**Information supplied**:
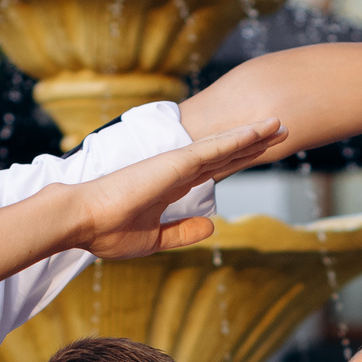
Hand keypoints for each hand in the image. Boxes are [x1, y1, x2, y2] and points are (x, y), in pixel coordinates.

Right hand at [70, 120, 283, 260]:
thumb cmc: (105, 230)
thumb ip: (183, 232)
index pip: (212, 168)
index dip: (236, 158)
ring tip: (280, 123)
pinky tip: (260, 130)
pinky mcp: (176, 162)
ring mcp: (177, 163)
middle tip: (281, 129)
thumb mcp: (154, 239)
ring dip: (253, 134)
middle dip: (253, 142)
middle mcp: (176, 169)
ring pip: (224, 145)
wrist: (80, 220)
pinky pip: (215, 148)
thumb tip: (213, 227)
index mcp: (170, 185)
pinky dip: (239, 138)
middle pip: (224, 152)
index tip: (259, 151)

**To do**: Would you transcribe exactly the lines from the one containing "thumb tip: (213, 227)" to the end of the material, and leave out the rest?

**Answer box**:
thumb tip: (213, 227)
index mcp: (170, 185)
pinky dip: (239, 138)
middle pip: (224, 152)
index tip: (259, 151)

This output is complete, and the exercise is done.